FWIW, my own experience is with
my workbench computer -- the
Kimklone.
It has a Rockwell 'C02 running at 5 MHz, and the I/O decoding uses a 74HC679. There are three VIA's (48 bytes total) mapped into z-pg, and I have oodles of space left over since the only other thing in z-pg is the Forth data stack.
Quote:
your substitute code was of course covering all (or most of, since it did not preserve P) the bases, but we usually try approach the code in a way that needs less of that.
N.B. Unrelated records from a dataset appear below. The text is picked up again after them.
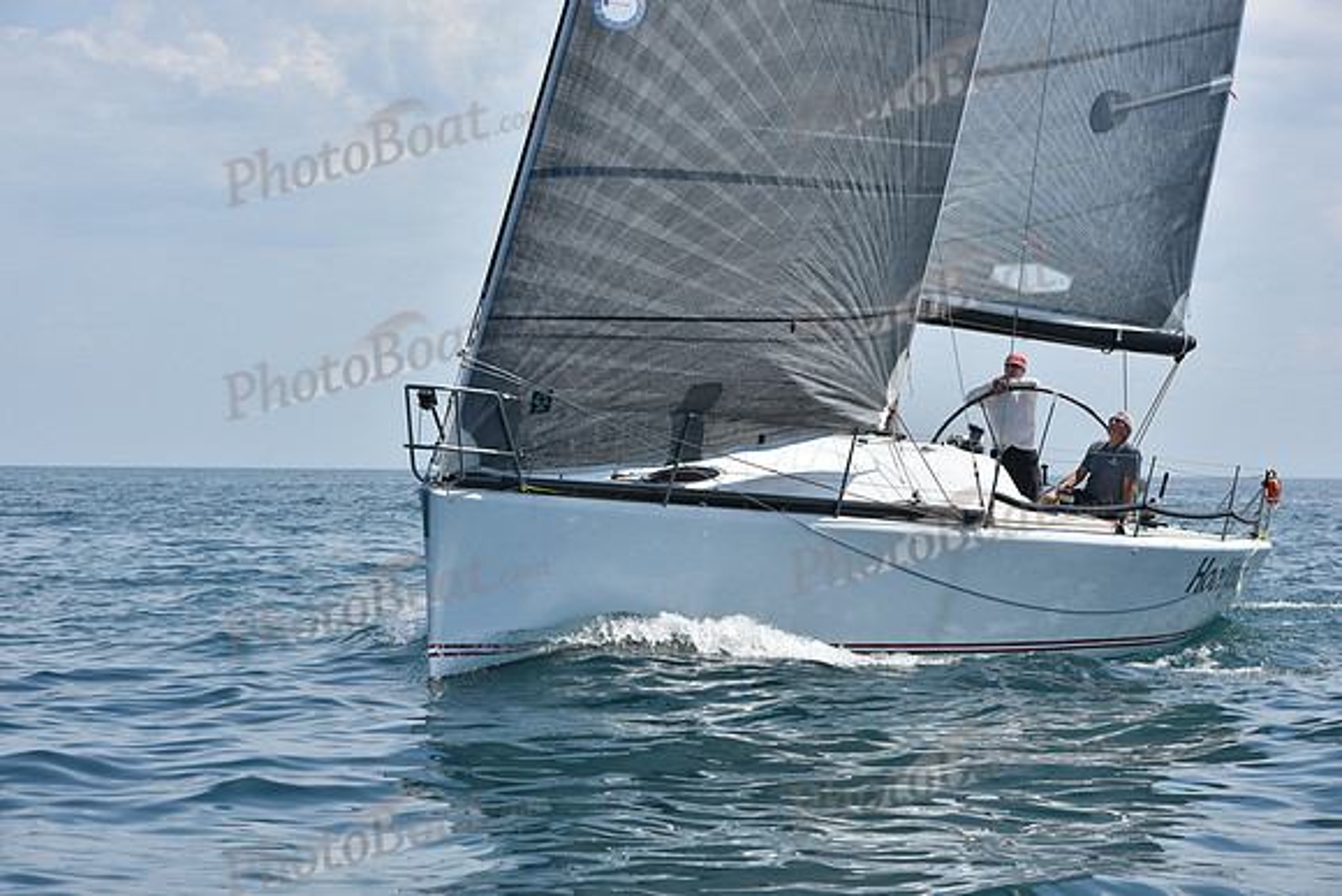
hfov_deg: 21.5
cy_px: 448
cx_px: 671
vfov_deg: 14.4
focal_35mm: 95
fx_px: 3542
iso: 250
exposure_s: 1/1250
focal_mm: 95
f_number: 8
I agree that if we're careful then we need "less of that." I had mixed feelings about including PHA & PLA in my code examples. Still, your SPI code snippet can run
a lot faster if the bits being banged are mapped to z-page. (Edit: also expect further improvements in the posts to follow.)
Code:
SEND_BYT:
; save 3~; don't PHA
CLK_DN ; save 3~; RMB z-pg replaces LDA #1 and TRB abs. (details in Garth's post below)
; save 2~; don't TSX
; save 2~; don't LDA #2
FOR_Y 8, DOWN_TO, 0 ;
ASL A ; save 5~; ASL abs,X is 7~ but ASL A is only 2~
IF_C_CLR ;
RMB VIA3PB ; save 1~. RMB z-pg replaces TRB abs.
ELSE_ ;
SMB VIA3PB ; save 1~. SMB z-pg replaces TSB abs.
END_IF
CLK_HI_PULSE ; save 2~. INC DEC are each 1~ faster for z-pg than for abs.
NEXT_Y ;
; save 4~; don't PLA
RTS ;
The speedup we see here is from shorter instructions, from not having to push/pop A, and from not having a bit mask held in A. I hope I'm correct in assuming CLK_HI_PULSE assembles an INC abs followed by DEC abs (or vice versa).
FWIW, it's possible to optimize away use of Y as a loop counter, but that's not pertinent to I/O in z-pg so I'll leave it alone. BTW I sure do like the structured macros!
cheers
Jeff
[Edit for clarity, and better understanding of the CLK_DN macro. Tweak code comments and emphasize the split-I/O-area option.]